In gynecologic surgery, power morcellation is sometimes used during hysterectomy and myomectomy (fibroid tumor removal) to facilitate the removal of the uterus, fibroids (leiomyomas) and/or fallopian tubes and ovaries. It is a well-established as a minimally invasive surgical technique that reduces risk of intraoperative and postoperative morbidity and mortality. Without power morcellation, some patients may be ineligible for minimally invasive surgery and would be only eligible for an abdominal incision which carries higher risks of infection, bleeding, hernia formation and other morbidities. Mortality occurs at 3x the rate in open gynecologic surgery as with minimally invasive techniques. Power morcellation continues to be an option for some patients when performing hysterectomy or myomectomy. At the same time, it is critical to minimize the risks for patients undergoing these surgeries who may have occult gynecologic cancer.
Power morcellators use rapidly rotating blades or electrical energy within a tube, through which tissue is extracted. During morcellation, small fragments of tissue may be inadvertently disseminated
Power morcellation has come under recent scrutiny because of concern about the risk of intraperitoneal dissemination of malignant tissue, particularly uterine sarcoma. Various sources cite estimates of occult sarcomas from 2:1,000 to 1:350 cases. The overall incidence of uterine sarcomas is 0.64 per 100,000 women. With morcellation and dissemination, the 5 year survival rate is 15%; even without morcellation, a diagnosis of uterine sarcoma has a poor 5 year survival rate of 40%.
As with all procedures, a thorough patient evaluation is crucial and may include appropriate measures to diagnose a malignancy before surgery. Tests may include cervical cytology, endometrial sampling, and pelvic imaging. Other preoperative considerations may include age >35 years, menopausal status, uterine size, rapid uterine growth, or certain treatments or hereditary conditions. Although preoperative evaluation may improve detection of cancer, it has limitations and does not eliminate the possibility of an occult cancer, particularly sarcomas, if sarcoma is suspected or there is a known malignancy, power morcellation should not be used. Even screening for cervical or endometrial cancers may not be 100% detectable with morcellation.
Alternative treatment options to power morcellation may include manual extra peritoneal tissue morcellation which has been safely practiced for decades during both vaginal and open or mini-laparotomy cases and no definitive studies have shown dissemination of malignant tissue intraperitoneally. Although bags are in development to reduce dissemination risk during power morcellation, they have their limitations.
All inpatient surgical procedures are performed at St. Luke’s Hospital or St. Vincent Medical Center unless your insurance requires you go elsewhere. A surgical consent must be signed in the office prior to having your procedure scheduled.
You may stay in hospital for 1 night or longer. Or, you may go home the same day. The length of stay depends on the nature of your surgery.
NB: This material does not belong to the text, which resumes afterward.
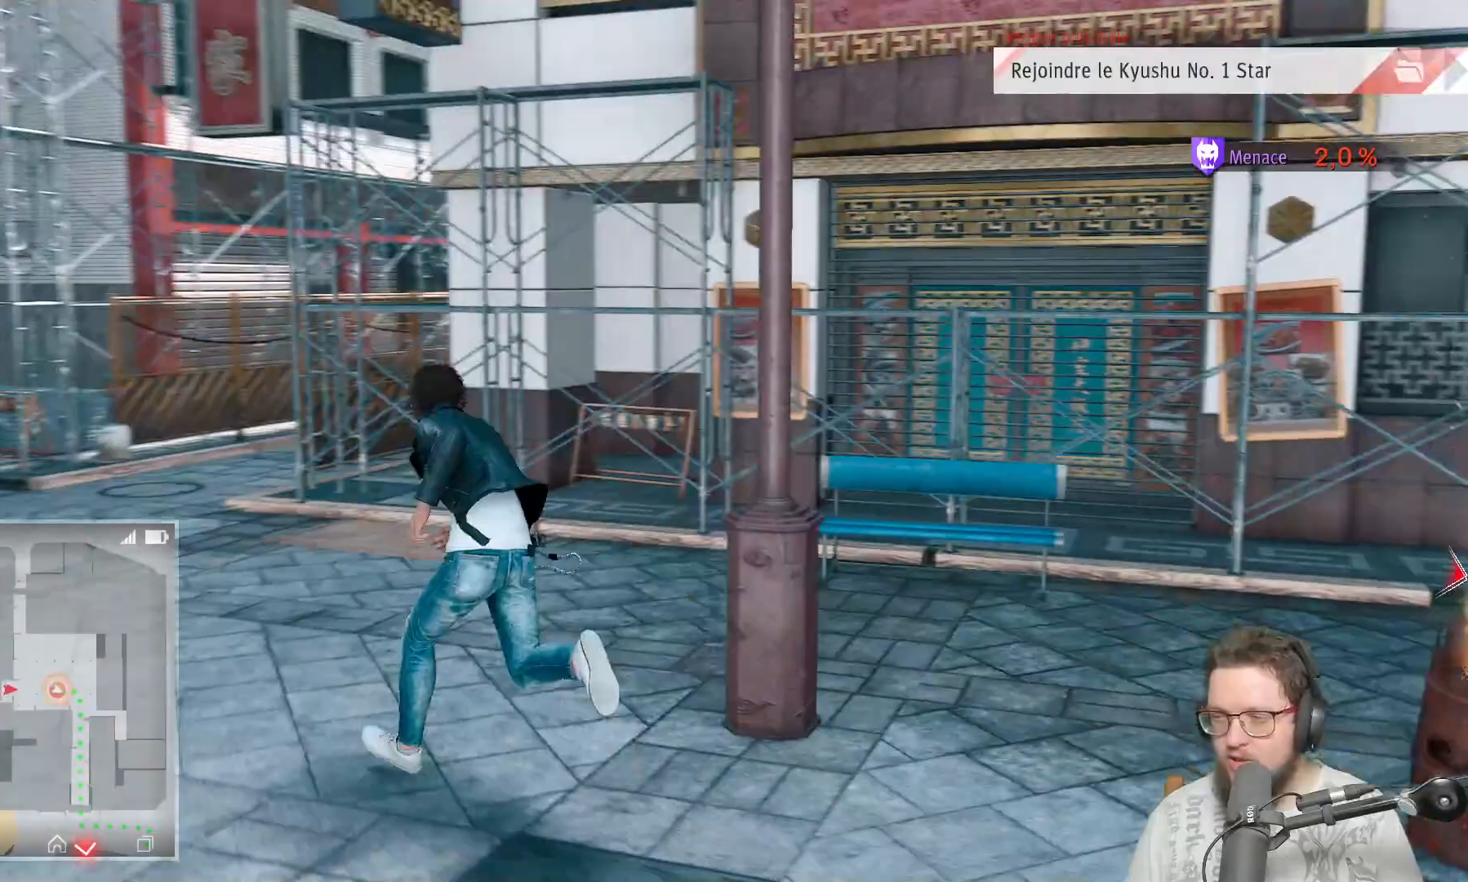
Gameplay with a controller (Xbox layout); each line is a JSON object with the inputs held at the frame after it (dt_ms = milliseconds from this image to that frame). "events" lists button and stick changes between this image and that frame as [ms after this image, input, new state], when the widget could be followed in between.
{"dt_ms": 500, "buttons": [], "left_stick": "up-left", "right_stick": "right", "events": [[50, "right_stick", "center"], [333, "right_stick", "right"]]}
You will have an intravenous line to provide fluids, and a urinary catheter to drain your bladder. Drains may be present to help drain fluid from your incision. Medication to relieve pain and nausea will be available throughout your hospital stay.
After surgery, give yourself a chance to adjust and recover. Some women feel fine within a month. Many need a little extra time. Morcellation can have both physical and emotional effects that may be brief or long term. After morcellation, periods will stop with hysterectomy and reduce with myomectomy. A depressive emotional reaction to loss of the uterus, and remorse about permanent sterility is not uncommon or abnormal. Please discuss any concerns with your health care provider if persistent. Sexual response may change after hysterectomy. If pain and bleeding have been a problem, you may feel better and have more energy as your body heals. Once you have fully recovered, you can focus on enjoying your life.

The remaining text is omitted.